Allia Calkins is a senior from Rochester, NY majoring in Economics and History with a minor in French. Aside from a brief stint with the local Democratic Committee in 12th grade, Allia has limited her political involvement to VPR and nightly dates with Jon Stewart (RIP). Her favorite Twitter personalities include Ezra Klein, Josh Groban, and Neil deGrasse Tyson. Go Bills!
“If the freedom of speech is taken away then dumb and silent we may be led, sheep to the slaughter” – George Washington
The United States had Patrick Henry, India had Ghandi, and Scotland has…Shrek? “Shrek wants what the will of the Scottish people want,” stated Mike Myers, a native Canadian, in the green ogre’s Scottish accent, adding, “I love Scotland. I hope they remain a part of Britain.” At the same time, Russell Brand, an Englishman, tweeted “I’ve never voted, but if I was Scottish I’d vote yes.” On 18 September 2014, the people of Scotland will vote for their independence from Great Britain following what has truly been a modern-day independence movement. Rather than taking up arms against their mother country, the people of Scotland have taken to the media to voice their opinions on the future of their country, and everyone has an opinion.

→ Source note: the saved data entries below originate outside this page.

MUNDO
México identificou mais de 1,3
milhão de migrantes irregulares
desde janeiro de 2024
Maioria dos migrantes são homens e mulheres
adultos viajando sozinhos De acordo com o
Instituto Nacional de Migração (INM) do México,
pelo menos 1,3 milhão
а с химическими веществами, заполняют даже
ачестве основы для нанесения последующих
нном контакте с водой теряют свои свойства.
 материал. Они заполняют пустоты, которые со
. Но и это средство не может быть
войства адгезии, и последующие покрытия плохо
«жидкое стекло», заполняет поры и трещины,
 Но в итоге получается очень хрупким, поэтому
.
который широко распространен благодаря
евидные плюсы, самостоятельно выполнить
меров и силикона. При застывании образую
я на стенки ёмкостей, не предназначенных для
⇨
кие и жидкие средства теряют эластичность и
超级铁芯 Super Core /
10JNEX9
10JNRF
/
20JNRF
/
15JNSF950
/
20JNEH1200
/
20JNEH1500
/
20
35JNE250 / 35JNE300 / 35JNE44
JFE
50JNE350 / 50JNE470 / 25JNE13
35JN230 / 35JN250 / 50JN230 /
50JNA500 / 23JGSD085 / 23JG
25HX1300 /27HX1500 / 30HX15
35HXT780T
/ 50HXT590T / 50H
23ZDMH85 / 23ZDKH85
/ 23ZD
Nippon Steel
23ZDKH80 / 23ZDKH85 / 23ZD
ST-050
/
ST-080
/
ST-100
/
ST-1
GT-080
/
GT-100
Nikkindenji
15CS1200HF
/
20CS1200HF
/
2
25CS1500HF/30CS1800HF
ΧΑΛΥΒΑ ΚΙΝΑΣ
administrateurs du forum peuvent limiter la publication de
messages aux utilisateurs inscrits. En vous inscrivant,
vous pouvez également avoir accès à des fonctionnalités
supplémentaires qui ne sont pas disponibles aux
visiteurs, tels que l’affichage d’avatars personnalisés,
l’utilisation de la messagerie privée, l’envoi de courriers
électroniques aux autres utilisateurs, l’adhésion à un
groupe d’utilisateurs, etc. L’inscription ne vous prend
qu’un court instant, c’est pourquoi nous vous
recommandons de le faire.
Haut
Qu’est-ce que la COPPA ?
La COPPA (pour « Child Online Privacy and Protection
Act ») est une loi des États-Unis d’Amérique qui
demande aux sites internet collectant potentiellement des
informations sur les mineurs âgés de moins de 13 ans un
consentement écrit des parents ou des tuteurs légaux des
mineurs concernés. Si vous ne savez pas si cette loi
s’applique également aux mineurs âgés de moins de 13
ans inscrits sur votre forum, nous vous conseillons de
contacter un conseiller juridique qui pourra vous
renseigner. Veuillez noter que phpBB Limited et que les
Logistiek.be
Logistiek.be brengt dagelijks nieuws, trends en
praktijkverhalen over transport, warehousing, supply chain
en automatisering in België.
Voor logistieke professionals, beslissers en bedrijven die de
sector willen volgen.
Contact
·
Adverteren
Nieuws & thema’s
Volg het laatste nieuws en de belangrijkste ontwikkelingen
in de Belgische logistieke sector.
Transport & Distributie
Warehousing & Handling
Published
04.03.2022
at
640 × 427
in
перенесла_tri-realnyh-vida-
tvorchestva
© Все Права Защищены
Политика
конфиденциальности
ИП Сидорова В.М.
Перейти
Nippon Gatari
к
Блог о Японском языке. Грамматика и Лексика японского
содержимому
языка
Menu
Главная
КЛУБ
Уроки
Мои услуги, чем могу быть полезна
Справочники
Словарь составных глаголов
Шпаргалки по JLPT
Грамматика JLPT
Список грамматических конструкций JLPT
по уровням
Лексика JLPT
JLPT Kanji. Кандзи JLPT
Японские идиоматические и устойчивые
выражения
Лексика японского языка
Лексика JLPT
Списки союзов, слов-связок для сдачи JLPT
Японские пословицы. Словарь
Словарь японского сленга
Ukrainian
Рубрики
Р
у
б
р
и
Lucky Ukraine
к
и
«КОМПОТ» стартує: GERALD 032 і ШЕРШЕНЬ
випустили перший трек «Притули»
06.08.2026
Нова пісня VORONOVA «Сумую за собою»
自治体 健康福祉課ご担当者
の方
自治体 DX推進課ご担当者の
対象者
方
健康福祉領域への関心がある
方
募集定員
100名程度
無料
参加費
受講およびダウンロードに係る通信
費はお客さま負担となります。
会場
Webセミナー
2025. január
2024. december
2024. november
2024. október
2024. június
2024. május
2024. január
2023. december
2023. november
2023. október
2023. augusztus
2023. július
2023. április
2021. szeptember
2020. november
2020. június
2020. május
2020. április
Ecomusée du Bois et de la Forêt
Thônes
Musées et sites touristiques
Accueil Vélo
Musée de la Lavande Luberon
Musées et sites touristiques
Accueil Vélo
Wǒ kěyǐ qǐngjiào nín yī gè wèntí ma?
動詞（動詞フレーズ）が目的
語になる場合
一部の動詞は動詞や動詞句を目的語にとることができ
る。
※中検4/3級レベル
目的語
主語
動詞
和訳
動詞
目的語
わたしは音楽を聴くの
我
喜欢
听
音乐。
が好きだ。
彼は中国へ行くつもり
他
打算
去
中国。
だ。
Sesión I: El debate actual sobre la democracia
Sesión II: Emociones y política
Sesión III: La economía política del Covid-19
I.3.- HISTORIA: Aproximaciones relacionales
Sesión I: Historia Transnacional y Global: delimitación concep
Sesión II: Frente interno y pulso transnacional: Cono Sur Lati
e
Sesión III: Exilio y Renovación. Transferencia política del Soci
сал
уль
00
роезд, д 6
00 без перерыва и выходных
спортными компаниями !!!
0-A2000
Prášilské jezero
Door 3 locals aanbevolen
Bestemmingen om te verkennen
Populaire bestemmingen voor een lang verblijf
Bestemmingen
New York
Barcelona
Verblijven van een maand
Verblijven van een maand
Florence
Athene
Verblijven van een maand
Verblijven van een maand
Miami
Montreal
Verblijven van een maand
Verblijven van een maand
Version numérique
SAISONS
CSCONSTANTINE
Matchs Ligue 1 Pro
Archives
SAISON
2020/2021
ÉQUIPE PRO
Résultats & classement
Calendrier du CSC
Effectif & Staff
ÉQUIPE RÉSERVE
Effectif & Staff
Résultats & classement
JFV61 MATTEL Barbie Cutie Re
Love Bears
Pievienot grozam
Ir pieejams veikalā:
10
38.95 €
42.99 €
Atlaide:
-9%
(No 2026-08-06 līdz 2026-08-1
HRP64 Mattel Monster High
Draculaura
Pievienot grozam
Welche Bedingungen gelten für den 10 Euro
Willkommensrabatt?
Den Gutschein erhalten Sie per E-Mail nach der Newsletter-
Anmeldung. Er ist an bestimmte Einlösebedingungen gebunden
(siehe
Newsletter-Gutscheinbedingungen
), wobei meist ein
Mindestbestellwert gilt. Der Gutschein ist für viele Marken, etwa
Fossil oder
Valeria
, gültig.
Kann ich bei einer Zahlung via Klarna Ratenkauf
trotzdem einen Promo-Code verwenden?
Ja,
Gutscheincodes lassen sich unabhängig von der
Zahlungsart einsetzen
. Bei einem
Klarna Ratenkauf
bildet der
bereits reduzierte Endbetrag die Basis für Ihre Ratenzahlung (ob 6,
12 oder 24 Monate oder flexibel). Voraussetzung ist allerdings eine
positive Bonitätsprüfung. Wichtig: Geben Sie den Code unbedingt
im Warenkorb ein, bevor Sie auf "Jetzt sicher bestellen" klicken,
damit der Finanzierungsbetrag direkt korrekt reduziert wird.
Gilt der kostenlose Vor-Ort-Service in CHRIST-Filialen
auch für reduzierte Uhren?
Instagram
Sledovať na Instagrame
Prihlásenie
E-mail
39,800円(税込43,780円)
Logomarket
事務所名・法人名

Both the Queen and Prime Minister David Cameron urge the people of Scotland to vote against Independence; if Scotland does become an independent country, the United Kingdom will be reduced to Britain, Northern Ireland, and Wales. The Queen and Cameron have obvious political stakes tied to the independence vote, however, because of the influence of social media, what once might have been a debate in parliament buildings behind closed doors has become an open debate for anyone, Scottish or not, to participate in. JK Rowling, the author behind the Harry Potter series, donated over one million pounds to the “No” campaign, and has been contributing to the debate through her Twitter account. Meanwhile, Scottish actors Sean Connery and Gerard Butler have both been campaigning hard for an independent Scotland.
The prevalence of the online debate on the referendum makes this independence movement different from previous breaks with Britain, even peaceful ones such as in Canada and Australia, which both declared their independence via parliamentary acts. As shown by the protests against the BBC, which many Scotts perceived as biased in the debate, the citizens of Scotland are interested in hearing all arguments for and against an independent country. There has been intense backlash over an ad deemed by many as “patronizing” and “sexist” towards women voters, and anger over the increase of fear mongering by both sides. The Scottish people want a debate, but they do not want to trivialize the issue or the people involved.
Two days before the vote, polling shows a narrowing gap between the “Better Together” and “Yes Scotland” campaigns. This, along with increased tensions, shows that the peaceful debate that has characterized the vote thus far might not stay peaceful for long. Already there have been reports of increased violence in incidents related to the vote, and no one can predict how either side will behave once the outcome is announced.
Since the age of imperialism, the British Empire has shrunk considerably. It has seen independence movements from all over the globe, as well as in its own backyard. Some revolutions have been bloody, and others peaceful. Some have resulted in better lives for the people of the colonized countries, and others a decreased standard of living. While the Scottish independence debate has been exactly that – a debate – its format cannot be ensured to remain the same. All the same, until the vote occurs, citizens and non-citizens alike will continue to voice their opinions and engage in dialogue. This is nothing new from independence movements of the past. The only difference is that it must be done in 140 characters or less.